_PROBLEM REQUIREMENTS_
Exactly as written, output the lines below starting from the first and ending with the line that contains "alkye-methyl ester 之繁衍與分解（propagation-decomposition）機制來說明："; omit pictures.

Content starts

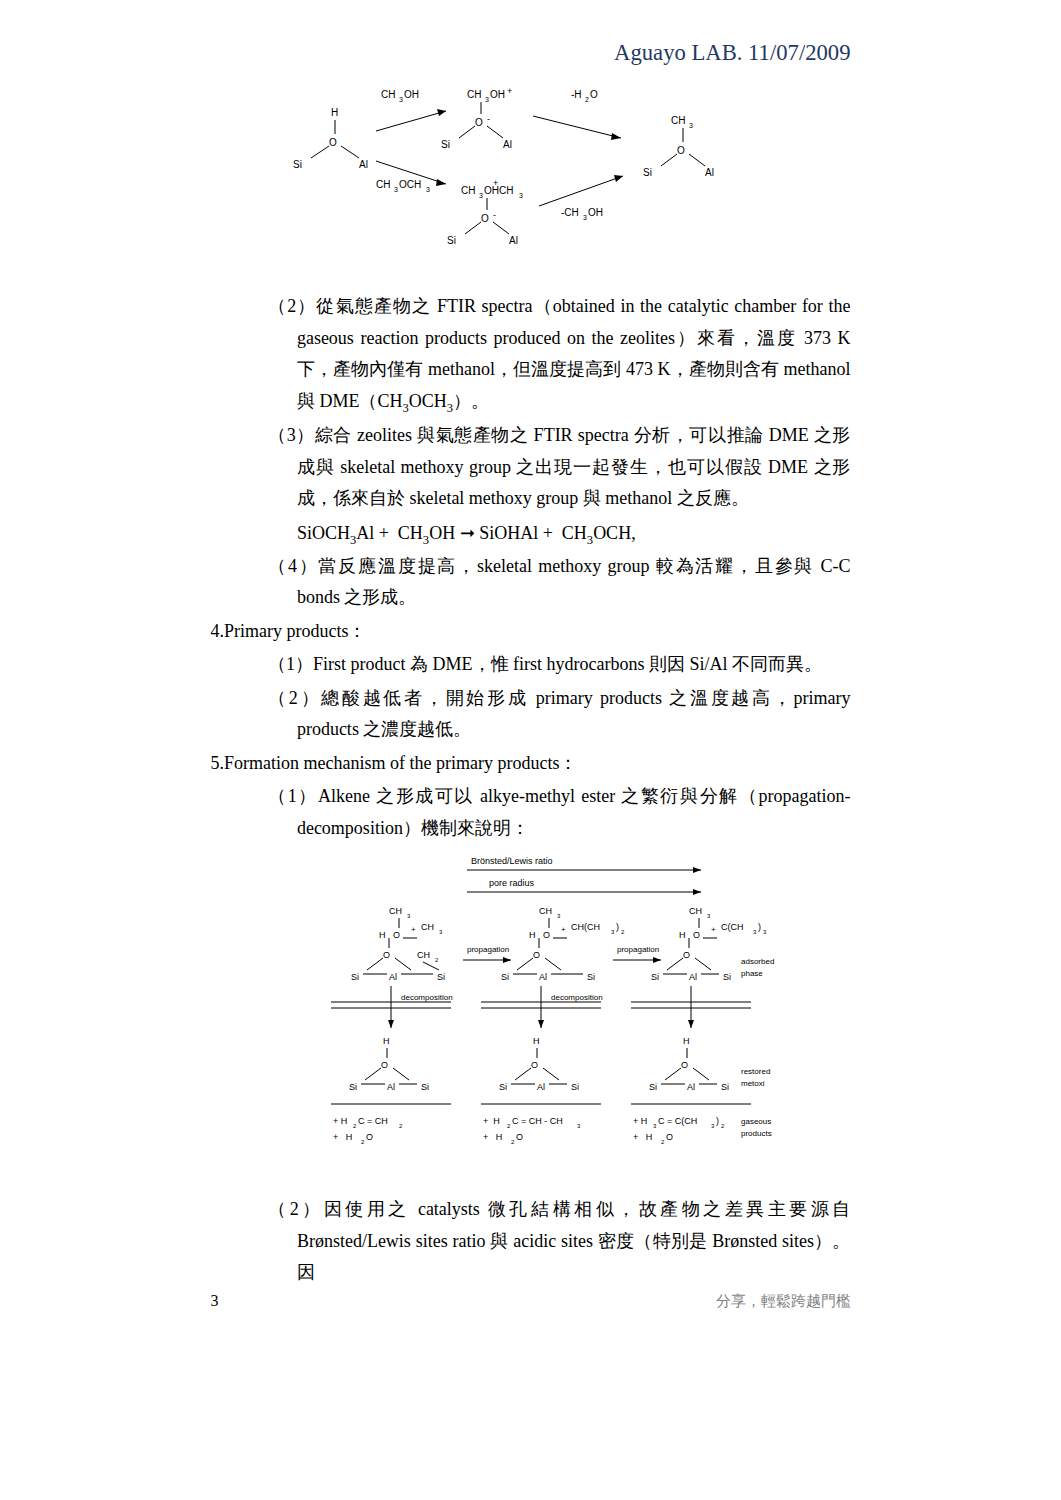Aguayo LAB. 11/07/2009
H O Si Al CH3OH CH3OCH3 CH3OH + O - Si Al CH3OHCH3 + O - Si Al -H2O -CH3OH CH3 O Si Al
（2）從氣態產物之 FTIR spectra（obtained in the catalytic chamber for the gaseous reaction products produced on the zeolites）來看，溫度 373 K 下，產物內僅有 methanol，但溫度提高到 473 K，產物則含有 methanol 與 DME（CH3OCH3）。
（3）綜合 zeolites 與氣態產物之 FTIR spectra 分析，可以推論 DME 之形成與 skeletal methoxy group 之出現一起發生，也可以假設 DME 之形成，係來自於 skeletal methoxy group 與 methanol 之反應。
SiOCH3Al + CH3OH ➞ SiOHAl + CH3OCH,
（4）當反應溫度提高，skeletal methoxy group 較為活耀，且參與 C-C bonds 之形成。
4.Primary products：
（1）First product 為 DME，惟 first hydrocarbons 則因 Si/Al 不同而異。
（2）總酸越低者，開始形成 primary products 之溫度越高，primary products 之濃度越低。
5.Formation mechanism of the primary products：
（1）Alkene 之形成可以 alkye-methyl ester 之繁衍與分解（propagation-decomposition）機制來說明：
Brönsted/Lewis ratio pore radius CH3 H O + CH3 O CH2 Si Al Si propagation CH3 H O + CH(CH3)2 O Si Al Si propagation CH3 H O + C(CH3)3 O Si Al Si adsorbed phase decomposition decomposition H O Si Al Si H O Si Al Si H O Si Al Si restored metoxi + H2C = CH2 + H2O + H2C = CH - CH3 + H2O + H3C = C(CH3)2 + H2O gaseous products
（2）因使用之 catalysts 微孔結構相似，故產物之差異主要源自 Brønsted/Lewis sites ratio 與 acidic sites 密度（特別是 Brønsted sites）。因
3 分享，輕鬆跨越門檻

Content ends

_EXPECTED ANSWER_
Aguayo LAB. 11/07/2009
H O Si Al CH3OH CH3OCH3 CH3OH + O - Si Al CH3OHCH3 + O - Si Al -H2O -CH3OH CH3 O Si Al
（2）從氣態產物之 FTIR spectra（obtained in the catalytic chamber for the gaseous reaction products produced on the zeolites）來看，溫度 373 K 下，產物內僅有 methanol，但溫度提高到 473 K，產物則含有 methanol 與 DME（CH3OCH3）。
（3）綜合 zeolites 與氣態產物之 FTIR spectra 分析，可以推論 DME 之形成與 skeletal methoxy group 之出現一起發生，也可以假設 DME 之形成，係來自於 skeletal methoxy group 與 methanol 之反應。
SiOCH3Al + CH3OH ➞ SiOHAl + CH3OCH,
（4）當反應溫度提高，skeletal methoxy group 較為活耀，且參與 C-C bonds 之形成。
4.Primary products：
（1）First product 為 DME，惟 first hydrocarbons 則因 Si/Al 不同而異。
（2）總酸越低者，開始形成 primary products 之溫度越高，primary products 之濃度越低。
5.Formation mechanism of the primary products：
（1）Alkene 之形成可以 alkye-methyl ester 之繁衍與分解（propagation-decomposition）機制來說明：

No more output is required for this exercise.